> [Tâches à réaliser]:
a. Répondez aux questions suivantes à partir de l'article sur les rapports de Dominique Libault :
(i) Quelle école Dominique Libault dirige-t-il ?
(ii) Selon lui, quelle part des professionnels de santé est à l'origine des problèmes de fraudes ?
(iii) À quel moment remettra-t-il ses deux rapports à la Première ministre ?
b. Résumez en deux phrases l'article sur les rapports de Dominique Libault.
c. Poursuivez l'article sur les rapports de Dominique Libault à la suite de sa dernière phrase.

> [Texte du document]:
──────
Dominique Libault l’affirme sans ambages, « les sujets que nous traitons sont complexes et nécessitent un temps d’entrée ». Le président du Haut Conseil du financement de la protection sociale (HCFiPS), également directeur général de l'école nationale supérieure de Sécurité sociale (EN3S), est revenu pour Le Quotidien sur les deux rapports qu’il remettra à la Première ministre « à la fin du premier semestre 2024 ». L’un porte sur les liens entre production et redistribution sociale, l’autre sur la fraude.
Sur ce dernier chapitre, l’ambition est d'abord d’arriver à « dire des choses les moins contestables possibles », révèle Dominique Libault, alors que des chiffres fantaisistes circulent régulièrement sur l'ampleur des fraudes. Côté prévention, il conviendra de réviser les procédures actuelles et de les simplifier « à la fois pour les usagers et les professionnels de santé, sans déclencher des flux financiers importants d’erreurs ou de fraudes ». Actes fictifs, surcotations, etc. : l'objectif est aussi de mieux parer les menaces qui viennent des soignants eux-mêmes même si, précise Dominique Libault, « moins de 5 % des professionnels de santé sont à l’origine des problèmes de fraudes. » À titre personnel, il se dit « inquiet des réseaux numériques qui proposent des faux certificats, à l’image des faux arrêts de travail ». « Les capacités techniques permettant d’usurper des identités et des documents sont en train de croître », citant l’intelligence artificielle.
──────
> [Matériel fourni]:
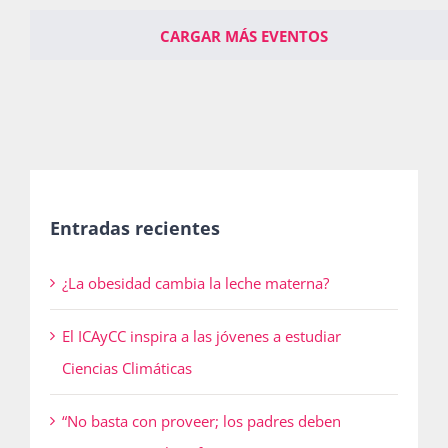
CARGAR MÁS EVENTOS
Entradas recientes
¿La obesidad cambia la leche materna?
El ICAyCC inspira a las jóvenes a estudiar
Ciencias Climáticas
“No basta con proveer; los padres deben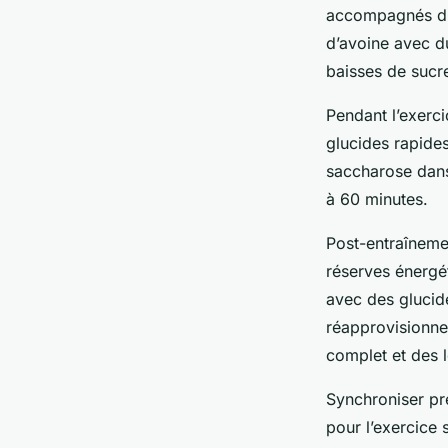
accompagnés d’u
d’avoine avec du 
baisses de sucre 
Pendant l’exerci
glucides rapides
saccharose dans 
à 60 minutes.
Post-entraînemen
réserves énergé
avec des glucid
réapprovisionne
complet et des 
Synchroniser pré
pour l’exercice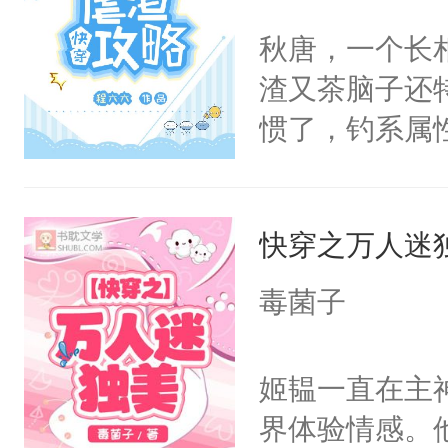
之祸”他是所有
秋唐，一个长
想飞升》《男
渣又茶脑子还
了个遍》《我
惯了，钓系属
终极受控，又
绝口不谈“爱情
子，请看文的
攻系统”，专
p，不要看到
快穿之万人迷
虐的渣男们挠心
路让我给男主
完事了。?每
毒菌子
白，裸更，谨
独立的故事阅
姬韫一直在主
界体验情感。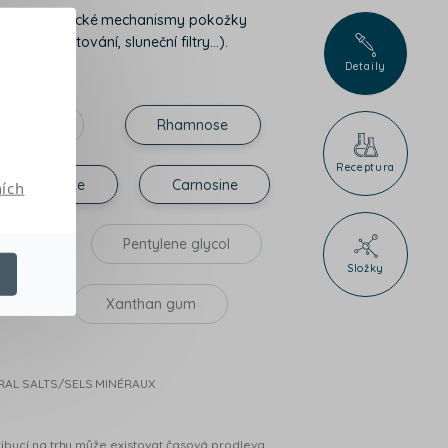
ovávají biologické mechanismy pokožky
liace, matování, sluneční filtry...).
Detaily
phenesin
Rhamnose
h
Receptura
glycyrrhizate
Carnosine
ích
act
Pentylene glycol
Složky
e
Xanthan gum
RAL SALTS/SELS MINÉRAUX
ibucí na trhu může existovat časová prodleva,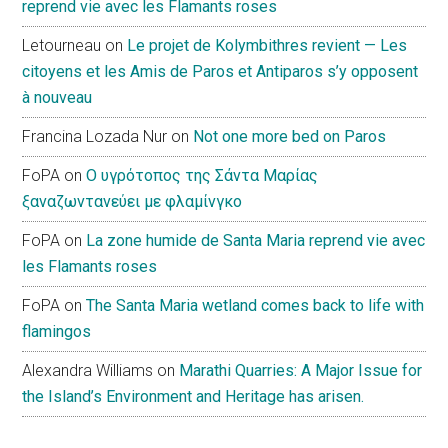
reprend vie avec les Flamants roses
Letourneau
on
Le projet de Kolymbithres revient — Les
citoyens et les Amis de Paros et Antiparos s’y opposent
à nouveau
Francina Lozada Nur
on
Not one more bed on Paros
FoPA
on
Ο υγρότοπος της Σάντα Μαρίας
ξαναζωντανεύει με φλαμίνγκο
FoPA
on
La zone humide de Santa Maria reprend vie avec
les Flamants roses
FoPA
on
The Santa Maria wetland comes back to life with
flamingos
Alexandra Williams
on
Marathi Quarries: A Major Issue for
the Island’s Environment and Heritage has arisen.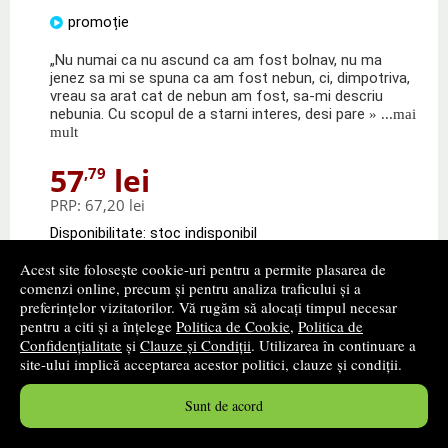
promoție
„Nu numai ca nu ascund ca am fost bolnav, nu ma
jenez sa mi se spuna ca am fost nebun, ci, dimpotriva,
vreau sa arat cat de nebun am fost, sa-mi descriu
nebunia. Cu scopul de a starni interes, desi pare
» ...mai
mult
57
lei
,79
PRP:
67,20 lei
Disponibilitate: stoc indisponibil
Acest site folosește cookie-uri pentru a permite plasarea de
alertă stoc
comenzi online, precum și pentru analiza traficului și a
preferințelor vizitatorilor. Vă rugăm să alocați timpul necesar
pentru a citi și a înțelege
Politica de Cookie
,
Politica de
Confidențialitate
și
Clauze și Condiții
. Utilizarea în continuare a
site-ului implică acceptarea acestor politici, clauze și condiții.
Sunt de acord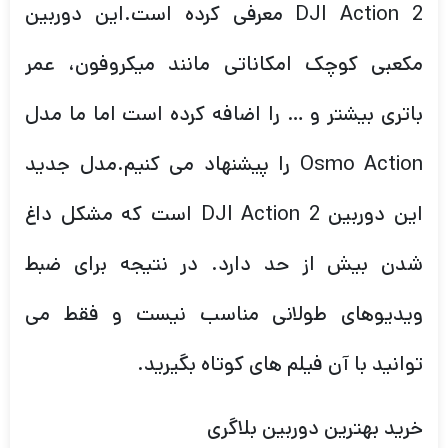
DJI Action 2 معرفی کرده است.این دوربین
مکعبی کوچک امکاناتی مانند میکروفون، عمر
باتری بیشتر و … را اضافه کرده است اما ما مدل
Osmo Action را پیشنهاد می کنیم.مدل جدید
این دوربین DJI Action 2 است که مشکل داغ
شدن بیش از حد دارد. در نتیجه برای ضبط
ویدیوهای طولانی مناسب نیست و فقط می
توانید با آن فیلم های کوتاه بگیرید.
خرید بهترین دوربین بلاگری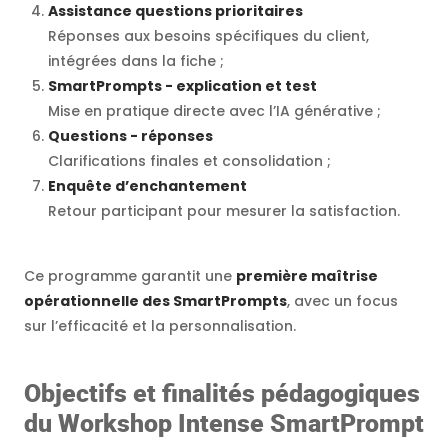
Assistance questions prioritaires
Réponses aux besoins spécifiques du client,
intégrées dans la fiche ;
SmartPrompts - explication et test
Mise en pratique directe avec l’IA générative ;
Questions - réponses
Clarifications finales et consolidation ;
Enquête d’enchantement
Retour participant pour mesurer la satisfaction.
Ce programme garantit une
première maîtrise
opérationnelle des SmartPrompts
, avec un focus
sur l’efficacité et la personnalisation.
Objectifs et finalités pédagogiques
du Workshop Intense SmartPrompt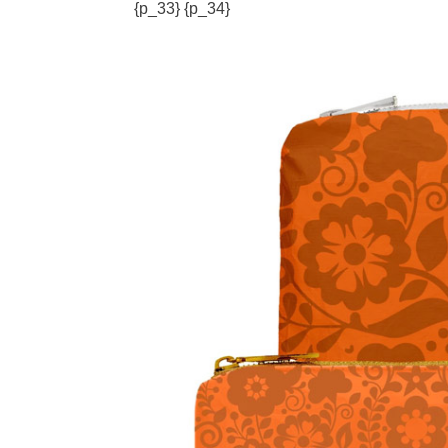
{p_33}
{p_34}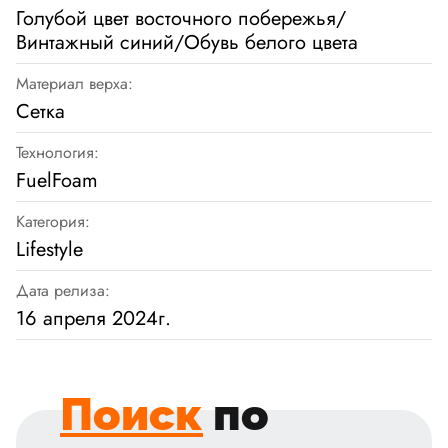
Голубой цвет восточного побережья/
Винтажный синий/Обувь белого цвета
Материал верха:
Сетка
Технология:
FuelFoam
Категория:
Lifestyle
Дата релиза:
16 апреля 2024г.
Поиск
по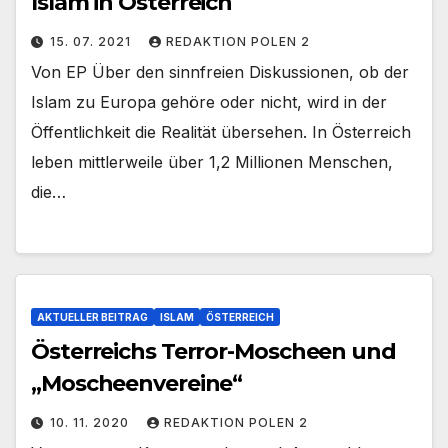
Islam in Österreich
15. 07. 2021
REDAKTION POLEN 2
Von EP Über den sinnfreien Diskussionen, ob der
Islam zu Europa gehöre oder nicht, wird in der
Öffentlichkeit die Realität übersehen. In Österreich
leben mittlerweile über 1,2 Millionen Menschen,
die…
AKTUELLER BEITRAG
ISLAM
ÖSTERREICH
Österreichs Terror-Moscheen und
„Moscheenvereine“
10. 11. 2020
REDAKTION POLEN 2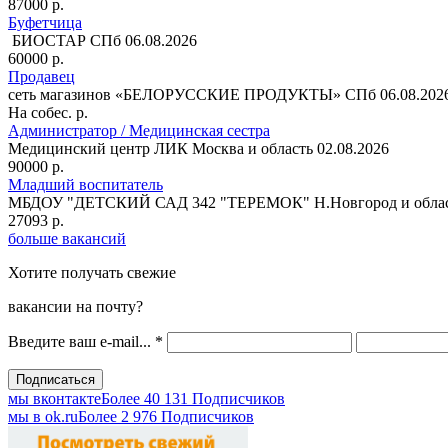
87000 р.
Буфетчица
БИОСТАР
СПб
06.08.2026
60000 р.
Продавец
сеть магазинов «БЕЛОРУССКИЕ ПРОДУКТЫ»
СПб
06.08.202
На собес. р.
Администратор / Медицинская сестра
Медицинский центр ЛИК
Москва и область
02.08.2026
90000 р.
Младший воспитатель
МБДОУ "ДЕТСКИЙ САД 342 "ТЕРЕМОК"
Н.Новгород и обла
27093 р.
больше вакансий
Хотите получать свежие
вакансии на почту?
Введите ваш e-mail...
*
мы вконтакте
Более 40 131 Подписчиков
мы в оk.ru
Более 2 976 Подписчиков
──────
> [Réponses par tâche]:
a.
(i) Il dirige l'école nationale supérieure de Sécurité sociale (EN3S).
(ii) Moins de 5 % des professionnels de santé en sont à l'origine.
(iii) Il les remettra à la fin du premier semestre 2024.

b. Dominique Libault, président du HCFiPS et directeur général de l'EN3S, remettra à la Première ministre, à la fin du premier semestre 2024, deux rapports : l'un porte sur les liens entre production et redistribution sociale, l'autre sur la fraude. Sur la fraude, il veut avancer des constats aussi peu contestables que possible, simplifier les procédures de prévention et mieux parer les menaces venant des soignants, et il se dit inquiet des réseaux numériques qui proposent de faux certificats.

c.
Évaluer le manque à gagner résultant de la fraude sociale reste un chantier en soi. Des rapports parlementaires ont chiffré le préjudice annuel à 1,5 milliard d'euros, la Cour des comptes estime qu’il y aurait chaque année six à huit milliards d’euros de fraudes avérées sur les prestations sociales, des experts avancent jusqu'à 30 milliards d'euros de pertes. Le rôle du HCFiPS sera donc aussi de « clarifier les données sur le montant ».
L'exécutif a en tout cas souhaité changer de braquet. En mai dernier, l'ex-ministre des Comptes publics Gabriel Attal avait assuré que le nombre de redressements allait « doubler d'ici à 2027 », grâce à la création de mille postes supplémentaires pour lutter contre la fraude sociale et à l'investissement d'un milliard d'euros dans les systèmes d'information, notamment pour mieux croiser les données. Quant au projet évoqué de fusion progressive de la carte Vitale et de la carte d’identité (dans une même carte sécurisée), il soulève de vives inquiétudes, l’Assurance-maladie et la Cnil ayant émis des réserves.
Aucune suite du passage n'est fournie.